Saved entries:
——

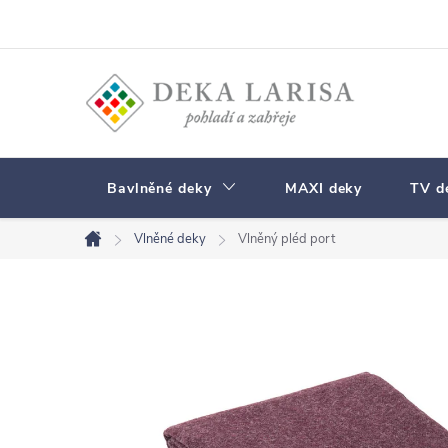
Přejít
na
obsah
Bavlněné deky
MAXI deky
TV d
Vlněné deky
Vlněný pléd port
Domů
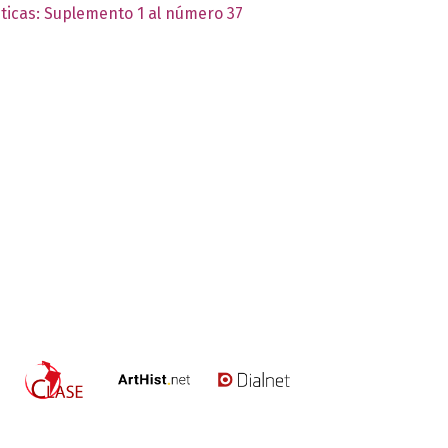
éticas: Suplemento 1 al número 37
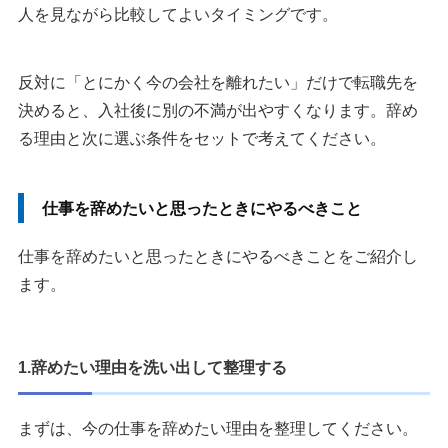
人を見ながら比較してよいタイミングです。
反対に「とにかく今の会社を離れたい」だけで転職先を
決めると、入社後に別の不満が出やすくなります。辞め
る理由と次に選ぶ条件をセットで考えてください。
仕事を辞めたいと思ったときにやるべきこと
仕事を辞めたいと思ったときにやるべきことをご紹介し
ます。
1.辞めたい理由を洗い出して整理する
まずは、今の仕事を辞めたい理由を整理してください。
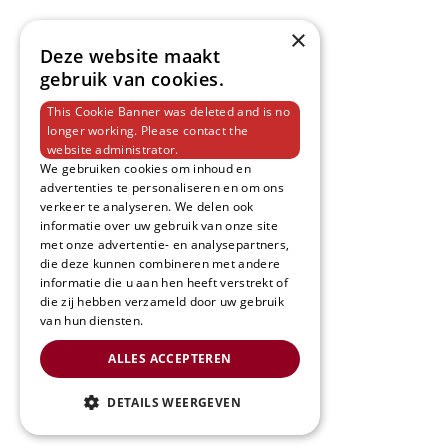
van Hemert Woonsfeer
Produc
×
Deze website maakt
Over Ons
Vloeren
gebruik van cookies.
This Cookie Banner was deleted and is no
Merken
Raamdeco
longer working. Please contact the
website administrator.
Contact
Zonwerin
We gebruiken cookies om inhoud en
advertenties te personaliseren en om ons
Afspraak Maken
Bedden
verkeer te analyseren. We delen ook
informatie over uw gebruik van onze site
Inspiration Tour
Behang
met onze advertentie- en analysepartners,
die deze kunnen combineren met andere
informatie die u aan hen heeft verstrekt of
Vacatures
die zij hebben verzameld door uw gebruik
van hun diensten.
ALLES ACCEPTEREN
DETAILS WEERGEVEN
Copyright 202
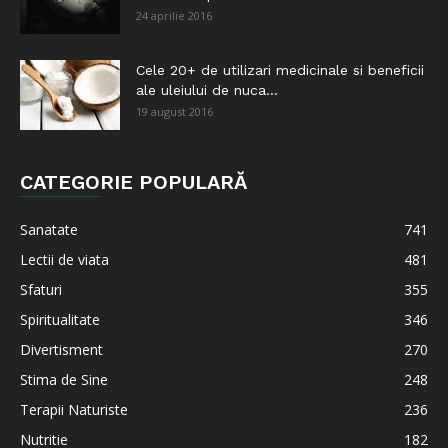
24 aprilie 2016
Cele 20+ de utilizari medicinale si beneficii
ale uleiului de nuca...
19 august 2016
CATEGORIE POPULARĂ
Sanatate
741
Lectii de viata
481
Sfaturi
355
Spiritualitate
346
Divertisment
270
Stima de Sine
248
Terapii Naturiste
236
Nutritie
182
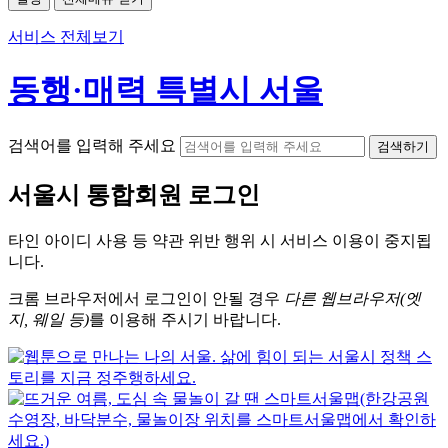
서비스 전체보기
동행·매력 특별시 서울
검색어를 입력해 주세요
검색하기
서울시
통합회원 로그인
타인 아이디
사용 등 약관 위반 행위 시
서비스 이용
이 중지됩
니다.
크롬
브라우저에서
로그인이 안될 경우
다른 웹브라우저(엣
지, 웨일 등)
를 이용해 주시기 바랍니다.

——

- **Task requirements**: What you should return is the exact text of every line from the top of the entries through the line with "gebruik van cookies.", pictures removed.

- **Reply**:
Přejít
na
obsah
Bavlněné deky
MAXI deky
TV d
Vlněné deky
Vlněný pléd port
Domů
éticas: Suplemento 1 al número 37
人を見ながら比較してよいタイミングです。
反対に「とにかく今の会社を離れたい」だけで転職先を
決めると、入社後に別の不満が出やすくなります。辞め
る理由と次に選ぶ条件をセットで考えてください。
仕事を辞めたいと思ったときにやるべきこと
仕事を辞めたいと思ったときにやるべきことをご紹介し
ます。
1.辞めたい理由を洗い出して整理する
まずは、今の仕事を辞めたい理由を整理してください。
van Hemert Woonsfeer
Produc
×
Deze website maakt
Over Ons
Vloeren
gebruik van cookies.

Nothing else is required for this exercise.